◆ Structured pose outputs:
■ ■ ■ ■ ■
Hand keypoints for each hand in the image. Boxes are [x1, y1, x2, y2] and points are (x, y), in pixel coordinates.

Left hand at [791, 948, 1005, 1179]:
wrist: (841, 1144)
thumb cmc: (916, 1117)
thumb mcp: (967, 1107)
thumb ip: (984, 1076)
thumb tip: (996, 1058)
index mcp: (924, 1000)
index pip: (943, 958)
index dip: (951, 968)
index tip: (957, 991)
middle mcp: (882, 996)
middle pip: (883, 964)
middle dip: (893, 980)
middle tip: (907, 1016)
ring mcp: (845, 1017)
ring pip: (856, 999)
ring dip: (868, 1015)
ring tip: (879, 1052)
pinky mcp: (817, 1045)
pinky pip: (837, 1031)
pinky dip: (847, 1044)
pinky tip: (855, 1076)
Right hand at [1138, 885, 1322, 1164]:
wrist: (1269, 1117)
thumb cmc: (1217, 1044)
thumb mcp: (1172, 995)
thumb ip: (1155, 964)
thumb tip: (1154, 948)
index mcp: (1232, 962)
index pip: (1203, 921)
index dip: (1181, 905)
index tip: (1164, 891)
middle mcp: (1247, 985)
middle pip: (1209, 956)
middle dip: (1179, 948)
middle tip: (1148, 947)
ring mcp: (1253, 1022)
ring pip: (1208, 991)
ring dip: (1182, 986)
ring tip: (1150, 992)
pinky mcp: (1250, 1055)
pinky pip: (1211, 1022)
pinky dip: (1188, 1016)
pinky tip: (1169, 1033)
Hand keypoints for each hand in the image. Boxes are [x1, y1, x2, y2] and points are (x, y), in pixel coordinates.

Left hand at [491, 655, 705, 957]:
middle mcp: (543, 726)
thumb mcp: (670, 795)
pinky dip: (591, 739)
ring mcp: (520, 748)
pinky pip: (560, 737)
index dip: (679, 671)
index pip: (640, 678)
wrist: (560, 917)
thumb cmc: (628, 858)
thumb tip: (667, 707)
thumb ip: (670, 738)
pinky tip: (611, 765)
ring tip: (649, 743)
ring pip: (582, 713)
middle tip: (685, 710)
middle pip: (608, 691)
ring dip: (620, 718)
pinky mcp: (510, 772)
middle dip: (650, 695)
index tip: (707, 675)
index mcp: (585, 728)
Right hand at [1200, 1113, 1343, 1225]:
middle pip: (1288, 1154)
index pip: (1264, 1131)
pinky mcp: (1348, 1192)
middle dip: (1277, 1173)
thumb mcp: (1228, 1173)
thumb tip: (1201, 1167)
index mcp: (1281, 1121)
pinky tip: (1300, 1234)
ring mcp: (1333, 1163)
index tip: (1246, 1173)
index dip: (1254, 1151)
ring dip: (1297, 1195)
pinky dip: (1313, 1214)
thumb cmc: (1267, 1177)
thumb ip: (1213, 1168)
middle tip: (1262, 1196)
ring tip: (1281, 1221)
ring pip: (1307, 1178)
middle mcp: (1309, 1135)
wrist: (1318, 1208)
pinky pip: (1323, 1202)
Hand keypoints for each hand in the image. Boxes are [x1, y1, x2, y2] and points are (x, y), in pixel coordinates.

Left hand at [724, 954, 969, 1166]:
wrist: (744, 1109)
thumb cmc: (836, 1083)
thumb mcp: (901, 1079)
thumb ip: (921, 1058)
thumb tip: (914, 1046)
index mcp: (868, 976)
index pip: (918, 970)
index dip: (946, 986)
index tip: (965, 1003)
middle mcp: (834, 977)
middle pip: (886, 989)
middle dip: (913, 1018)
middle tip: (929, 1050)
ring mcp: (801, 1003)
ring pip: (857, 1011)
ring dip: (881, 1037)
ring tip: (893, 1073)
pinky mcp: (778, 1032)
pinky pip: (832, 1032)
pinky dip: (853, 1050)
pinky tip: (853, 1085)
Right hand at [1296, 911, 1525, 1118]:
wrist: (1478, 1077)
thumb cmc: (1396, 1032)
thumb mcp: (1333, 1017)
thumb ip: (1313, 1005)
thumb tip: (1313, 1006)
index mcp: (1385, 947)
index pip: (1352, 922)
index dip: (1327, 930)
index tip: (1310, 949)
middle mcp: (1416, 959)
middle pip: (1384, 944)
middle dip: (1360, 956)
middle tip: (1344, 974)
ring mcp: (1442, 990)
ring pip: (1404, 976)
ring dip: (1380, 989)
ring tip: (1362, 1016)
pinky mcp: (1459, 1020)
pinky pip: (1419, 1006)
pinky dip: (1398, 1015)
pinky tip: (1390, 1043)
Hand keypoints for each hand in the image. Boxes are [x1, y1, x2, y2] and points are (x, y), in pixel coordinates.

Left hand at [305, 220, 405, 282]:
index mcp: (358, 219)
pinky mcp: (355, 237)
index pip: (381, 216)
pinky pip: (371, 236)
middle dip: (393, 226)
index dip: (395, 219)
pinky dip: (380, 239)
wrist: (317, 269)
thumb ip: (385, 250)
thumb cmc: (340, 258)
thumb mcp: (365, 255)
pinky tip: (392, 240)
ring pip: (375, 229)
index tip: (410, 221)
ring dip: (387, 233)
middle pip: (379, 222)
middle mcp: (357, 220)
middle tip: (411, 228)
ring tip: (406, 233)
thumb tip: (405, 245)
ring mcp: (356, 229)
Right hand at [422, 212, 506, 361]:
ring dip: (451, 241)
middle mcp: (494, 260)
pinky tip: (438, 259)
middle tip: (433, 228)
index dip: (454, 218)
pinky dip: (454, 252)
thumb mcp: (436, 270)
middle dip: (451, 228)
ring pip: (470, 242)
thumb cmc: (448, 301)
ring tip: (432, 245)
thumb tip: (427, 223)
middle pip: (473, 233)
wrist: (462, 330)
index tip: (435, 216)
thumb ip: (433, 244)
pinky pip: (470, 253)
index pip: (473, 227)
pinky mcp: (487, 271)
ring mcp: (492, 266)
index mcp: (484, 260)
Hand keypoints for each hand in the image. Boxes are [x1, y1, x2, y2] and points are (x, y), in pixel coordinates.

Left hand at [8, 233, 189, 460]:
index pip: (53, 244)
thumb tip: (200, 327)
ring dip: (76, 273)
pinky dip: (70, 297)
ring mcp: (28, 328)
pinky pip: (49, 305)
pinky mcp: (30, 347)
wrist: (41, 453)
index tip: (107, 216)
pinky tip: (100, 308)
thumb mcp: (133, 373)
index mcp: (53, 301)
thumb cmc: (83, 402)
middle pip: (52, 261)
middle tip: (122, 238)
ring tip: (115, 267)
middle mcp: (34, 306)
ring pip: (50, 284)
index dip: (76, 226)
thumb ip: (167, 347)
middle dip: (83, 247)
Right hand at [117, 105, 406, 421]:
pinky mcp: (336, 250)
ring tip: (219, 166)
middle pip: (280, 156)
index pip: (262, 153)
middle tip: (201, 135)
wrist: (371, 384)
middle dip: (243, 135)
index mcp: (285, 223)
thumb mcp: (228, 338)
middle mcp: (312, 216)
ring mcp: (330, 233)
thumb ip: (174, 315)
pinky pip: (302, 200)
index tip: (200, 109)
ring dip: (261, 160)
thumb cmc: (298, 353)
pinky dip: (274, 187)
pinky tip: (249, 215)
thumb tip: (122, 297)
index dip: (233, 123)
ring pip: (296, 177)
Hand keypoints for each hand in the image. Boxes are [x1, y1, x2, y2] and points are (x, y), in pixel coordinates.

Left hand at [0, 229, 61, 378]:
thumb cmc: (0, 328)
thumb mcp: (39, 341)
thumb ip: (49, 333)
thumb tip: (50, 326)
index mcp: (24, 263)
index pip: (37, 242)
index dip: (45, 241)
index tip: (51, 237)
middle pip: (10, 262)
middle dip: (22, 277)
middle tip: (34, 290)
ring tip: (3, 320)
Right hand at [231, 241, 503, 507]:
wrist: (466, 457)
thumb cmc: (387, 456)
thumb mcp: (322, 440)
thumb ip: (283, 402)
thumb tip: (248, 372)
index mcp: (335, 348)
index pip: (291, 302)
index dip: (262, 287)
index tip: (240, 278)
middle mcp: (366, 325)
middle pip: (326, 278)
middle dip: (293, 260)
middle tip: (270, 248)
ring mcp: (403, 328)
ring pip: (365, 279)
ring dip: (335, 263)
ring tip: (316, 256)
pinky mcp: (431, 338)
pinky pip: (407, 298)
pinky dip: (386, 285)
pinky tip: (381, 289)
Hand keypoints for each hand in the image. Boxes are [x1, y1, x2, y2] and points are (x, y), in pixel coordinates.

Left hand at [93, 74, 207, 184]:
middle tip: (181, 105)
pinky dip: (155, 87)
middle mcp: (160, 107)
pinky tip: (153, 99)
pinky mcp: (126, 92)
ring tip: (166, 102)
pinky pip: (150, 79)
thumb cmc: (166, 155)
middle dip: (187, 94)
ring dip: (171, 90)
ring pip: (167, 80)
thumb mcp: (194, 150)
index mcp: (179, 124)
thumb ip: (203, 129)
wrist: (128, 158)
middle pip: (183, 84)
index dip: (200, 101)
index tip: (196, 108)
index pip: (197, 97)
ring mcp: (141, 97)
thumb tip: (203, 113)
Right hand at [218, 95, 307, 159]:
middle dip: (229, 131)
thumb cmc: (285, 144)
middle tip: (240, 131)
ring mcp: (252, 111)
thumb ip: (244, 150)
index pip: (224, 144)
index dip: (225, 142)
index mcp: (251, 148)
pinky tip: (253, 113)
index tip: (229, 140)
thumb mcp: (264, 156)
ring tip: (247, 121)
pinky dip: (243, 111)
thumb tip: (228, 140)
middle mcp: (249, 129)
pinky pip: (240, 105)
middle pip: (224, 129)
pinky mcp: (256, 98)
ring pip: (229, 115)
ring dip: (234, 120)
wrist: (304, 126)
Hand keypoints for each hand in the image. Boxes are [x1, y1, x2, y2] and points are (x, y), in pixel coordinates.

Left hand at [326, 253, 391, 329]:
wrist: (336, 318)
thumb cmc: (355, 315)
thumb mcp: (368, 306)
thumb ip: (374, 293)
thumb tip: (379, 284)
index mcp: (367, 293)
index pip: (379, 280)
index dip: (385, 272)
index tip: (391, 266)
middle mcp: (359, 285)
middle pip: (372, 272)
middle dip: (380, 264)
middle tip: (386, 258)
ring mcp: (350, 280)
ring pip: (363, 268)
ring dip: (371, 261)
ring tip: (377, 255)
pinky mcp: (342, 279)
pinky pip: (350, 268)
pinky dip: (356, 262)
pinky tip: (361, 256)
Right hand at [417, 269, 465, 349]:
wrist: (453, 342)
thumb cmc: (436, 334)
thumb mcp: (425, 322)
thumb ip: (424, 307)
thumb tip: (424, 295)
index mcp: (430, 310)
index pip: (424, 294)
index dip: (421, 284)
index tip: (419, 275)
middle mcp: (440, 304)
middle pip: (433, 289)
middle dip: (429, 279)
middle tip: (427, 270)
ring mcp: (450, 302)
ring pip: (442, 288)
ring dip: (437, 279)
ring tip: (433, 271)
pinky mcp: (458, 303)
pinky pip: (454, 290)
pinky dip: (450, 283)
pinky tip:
■ ■ ■ ■ ■
◆ Task to carry out: Copy the lines above exactly. Start with the line containing "middle dip: (229, 131)", end with the line containing "pinky mcp: (458, 303)", and include both.

◆ Answer for this exercise:
middle dip: (229, 131)
thumb cmc: (285, 144)
middle tip: (240, 131)
ring mcp: (252, 111)
thumb ip: (244, 150)
index pip: (224, 144)
index dip: (225, 142)
index mcp: (251, 148)
pinky tip: (253, 113)
index tip: (229, 140)
thumb mcp: (264, 156)
ring tip: (247, 121)
pinky dip: (243, 111)
thumb tip: (228, 140)
middle mcp: (249, 129)
pinky pip: (240, 105)
middle pip: (224, 129)
pinky mcp: (256, 98)
ring pip: (229, 115)
ring dip: (234, 120)
wrist: (304, 126)
Hand keypoints for each hand in the image. Boxes are [x1, y1, x2, y2] and points are (x, y), in pixel coordinates.

Left hand at [326, 253, 391, 329]:
wrist: (336, 318)
thumb cmc: (355, 315)
thumb mcp: (368, 306)
thumb ip: (374, 293)
thumb tip: (379, 284)
index mcp: (367, 293)
index pip: (379, 280)
index dip: (385, 272)
index tip: (391, 266)
middle mcp: (359, 285)
middle pip: (372, 272)
middle dip: (380, 264)
middle tip: (386, 258)
ring mcp: (350, 280)
ring pip: (363, 268)
ring dip: (371, 261)
ring tip: (377, 255)
pinky mcp: (342, 279)
pinky pip: (350, 268)
pinky dip: (356, 262)
pinky tip: (361, 256)
Right hand at [417, 269, 465, 349]:
wrist: (453, 342)
thumb cmc: (436, 334)
thumb mcp: (425, 322)
thumb ip: (424, 307)
thumb tip: (424, 295)
index mcp: (430, 310)
index pip: (424, 294)
index dip: (421, 284)
index tip: (419, 275)
middle mcp: (440, 304)
middle pip: (433, 289)
middle dip: (429, 279)
middle tip: (427, 270)
ring mcp: (450, 302)
ring pip: (442, 288)
ring dip: (437, 279)
ring tip: (433, 271)
pinky mcp: (458, 303)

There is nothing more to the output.